Now, Ameriwest is looking to fast-track the mine under Trump administration rules designed to shorten permitting on public lands for critical metals, like copper, used in cellphones, data centers and other electronics.

Ameriwest CEO David Watkinson said in an interview with the Statesman Journal it would still take years to get approval, requiring multiple permits, navigating a public process and complying with environmental laws.

Watkinson said the project could bring jobs to the Santiam Canyon, improve infrastructure and even become a tourist attraction while it produces metals almost everybody uses but often come from overseas.

“It won’t happen overnight,” he said. “This is just the start of a long process and a project we want to develop in an environmentally and socially responsible method.”

Opposition to the project due to environmental concerns is likely.

The mine would sit along Cedar Creek and any pollution could flow into the Little North Santiam and North Santiam River — the drinking water source for Salem, Stayton and other towns.

It’s also on the boundary of the 36,000-acre Opal Creek Wilderness and Scenic Recreation Area, one of Oregon’s most popular recreation areas until it was burned in the 2020 Beachie Creek Fire.

The U.S. Forest Service recently said the Opal Creek area won’t open to the public until 2027 and 2028. But Ameriwest was granted a permit to use closed roads for exploratory drilling this year and has filed additional mining claims in the area.

“We will advocate against this mine being built,” said Nathan Reynolds, executive director of the Opal Creek Ancient Forest Center. "The recovery of the ecosystem is happening but it's fragile.
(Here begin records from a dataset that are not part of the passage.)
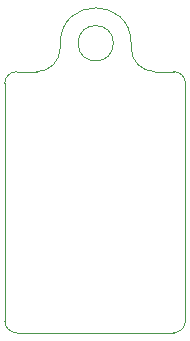
<source format=gbr>
%TF.GenerationSoftware,KiCad,Pcbnew,8.0.8-8.0.8-0~ubuntu24.04.1*%
%TF.CreationDate,2025-03-22T16:56:25+00:00*%
%TF.ProjectId,FSRrayDMUX-ADC,46535272-6179-4444-9d55-582d4144432e,rev?*%
%TF.SameCoordinates,Original*%
%TF.FileFunction,Profile,NP*%
%FSLAX46Y46*%
G04 Gerber Fmt 4.6, Leading zero omitted, Abs format (unit mm)*
G04 Created by KiCad (PCBNEW 8.0.8-8.0.8-0~ubuntu24.04.1) date 2025-03-22 16:56:25*
%MOMM*%
%LPD*%
G01*
G04 APERTURE LIST*
%TA.AperFunction,Profile*%
%ADD10C,0.038100*%
%TD*%
G04 APERTURE END LIST*
D10*
X148200000Y-143500000D02*
G75*
G02*
X147200000Y-142500000I0J1000000D01*
G01*
X156400000Y-119000000D02*
G75*
G02*
X153400000Y-119000000I-1500000J0D01*
G01*
X153400000Y-119000000D02*
G75*
G02*
X156400000Y-119000000I1500000J0D01*
G01*
X162500000Y-122400000D02*
X162500000Y-142500000D01*
X159900000Y-121400000D02*
X161500000Y-121400000D01*
X161500000Y-121400000D02*
G75*
G02*
X162500000Y-122400000I0J-1000000D01*
G01*
X151900000Y-119400000D02*
G75*
G02*
X149900000Y-121400000I-2000000J0D01*
G01*
X161500000Y-143500000D02*
X148200000Y-143500000D01*
X147200000Y-142500000D02*
X147200000Y-122400000D01*
X157900000Y-119000000D02*
X157900000Y-119400000D01*
X159900000Y-121400000D02*
G75*
G02*
X157900000Y-119400000I0J2000000D01*
G01*
X148200000Y-121400000D02*
X149900000Y-121400000D01*
X162500000Y-142500000D02*
G75*
G02*
X161500000Y-143500000I-1000000J0D01*
G01*
X147200000Y-122400000D02*
G75*
G02*
X148200000Y-121400000I1000000J0D01*
G01*
X151900000Y-119000000D02*
G75*
G02*
X157900000Y-119000000I3000000J0D01*
G01*
X151900000Y-119000000D02*
X151900000Y-119400000D01*
M02*

</source>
It's not the right place or the right time for a proposal like this.”

Jan Morrill, international mining senior manager at the nonprofit Earthworks, said cities should carefully consider the risks of having a copper mine at the headwaters of their watershed or on the doorstep of conservation areas.

“Time and again we see mining companies not able to deliver on the claims they make around environmental safeguards,” she said. “It’s going to be important that everyone downstream understands the risk.”